Juan Darien would be the piece that really did it for us. He brought that piece to me. It's a Uruguayan short story by Horacio Quiroga. It's also a requiem mass. Elliot's idea was to put the requiem mass together with the seemingly naïve child's tale of cruelty. It's a child's tale just in that it's about a little jaguar in a circus, but what it shows is really man's inhumanity to the "other."
We have often been attracted to the story of the other, the outcast. And he and I just loved working together, so it just kept happening, and our relationship is completely bound up with our work. We enjoy each other's art. He's done Frida and Titus, and of course he won an Academy Award for Frida, which was very nice. I was happy it was on my film, you know.
Even with the Beatles, he and T-Bone Burnett are producing, but Elliot has done a good deal of the arrangements, and it's incredible to hear his new take on Beatles songs. It's amazing as a composer.

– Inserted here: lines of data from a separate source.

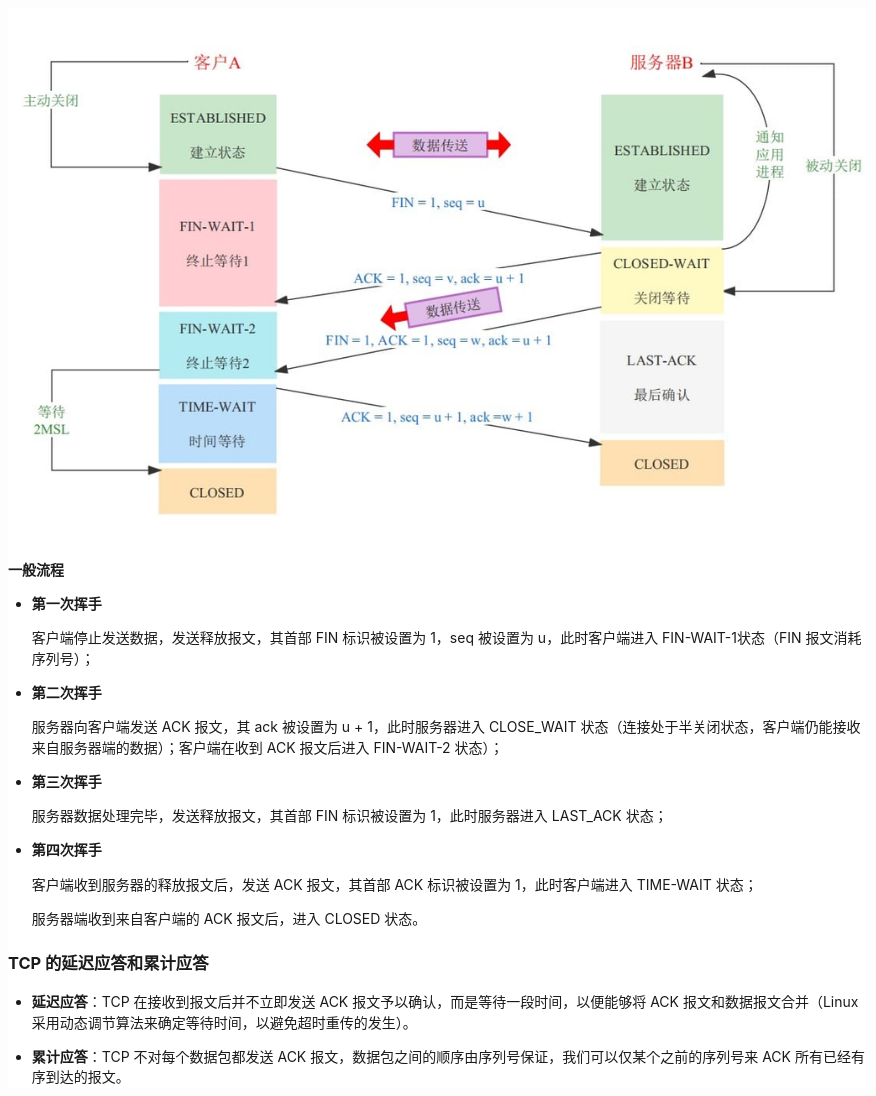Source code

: ![TCP 四次挥手](pics/TCP-4-way-waving.jpg)

**一般流程**

- **第一次挥手**

    客户端停止发送数据，发送释放报文，其首部 FIN 标识被设置为 1，seq 被设置为 u，此时客户端进入 FIN-WAIT-1状态（FIN 报文消耗序列号）；

- **第二次挥手**

    服务器向客户端发送 ACK 报文，其 ack 被设置为 u + 1，此时服务器进入 CLOSE_WAIT 状态（连接处于半关闭状态，客户端仍能接收来自服务器端的数据）；客户端在收到 ACK 报文后进入 FIN-WAIT-2 状态）；

- **第三次挥手**

    服务器数据处理完毕，发送释放报文，其首部 FIN 标识被设置为 1，此时服务器进入 LAST_ACK 状态；

- **第四次挥手**

    客户端收到服务器的释放报文后，发送 ACK 报文，其首部 ACK 标识被设置为 1，此时客户端进入 TIME-WAIT 状态；

    服务器端收到来自客户端的 ACK 报文后，进入 CLOSED 状态。

### TCP 的延迟应答和累计应答

- **延迟应答**：TCP 在接收到报文后并不立即发送 ACK 报文予以确认，而是等待一段时间，以便能够将 ACK 报文和数据报文合并（Linux 采用动态调节算法来确定等待时间，以避免超时重传的发生）。

- **累计应答**：TCP 不对每个数据包都发送 ACK 报文，数据包之间的顺序由序列号保证，我们可以仅某个之前的序列号来 ACK 所有已经有序到达的报文。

Do you edit each other's works?
Julie Taymor: That's an interesting question. We so much love what the other does, and respect it, that if he does something that I don't quite get, I won't question it -- especially in the opera. The opera is his. The composer is at the top. He's top dog. So for me, last night, I didn't take a bow, because I wanted to see Elliot go on stage. It was the most extraordinarily wonderful thing to have all those people standing for him. There's a lot of private stuff that goes into that, but it is his work in opera. It's Mozart's Magic Flute. It's not Schikaneder's Magic Flute. Now, I've done the Magic Flute, and I've got a nice one that keeps coming back, but in years it will die and Mozart won't.
So Goldenthal's Grendel is there, and in that, I didn't even listen to a lot of it until it was done, because in film -- when he's doing music for my films -- I am the director and I can say, "I don't like that. It doesn't work." And he has to sublimate, even if he feels it does. But now, after these many years, if he really believes, I can probably see it. You see? There's a different communication. We're much faster. It's very easy to see where the other is going and support it. So it's an amazing artistic collaboration in theater. He's done ballets on his own, and other works, but we're doing theater and film and now opera, and we're doing musicals as well together.
After Across the Universe is edited, do you have another project already in mind?
Julie Taymor: Yes, we have. I have a couple. We're doing a movie musical of Thomas Mann's The Transposed Heads, which we did as theater and as a musical, and now we're throwing out all the original and writing together. We enjoy writing songs together too. I did one for Frida. I do the lyrics, he does the music. So we're writing this musical together.
Then -- if it happens, it happens -- but I've been slated to direct a Broadway musical Spiderman with Bono and the Edge writing the music. It just hasn't quite been signed off on; it's been in development for a while. But I would like to do that. I look forward to that. I've got a weird take on it.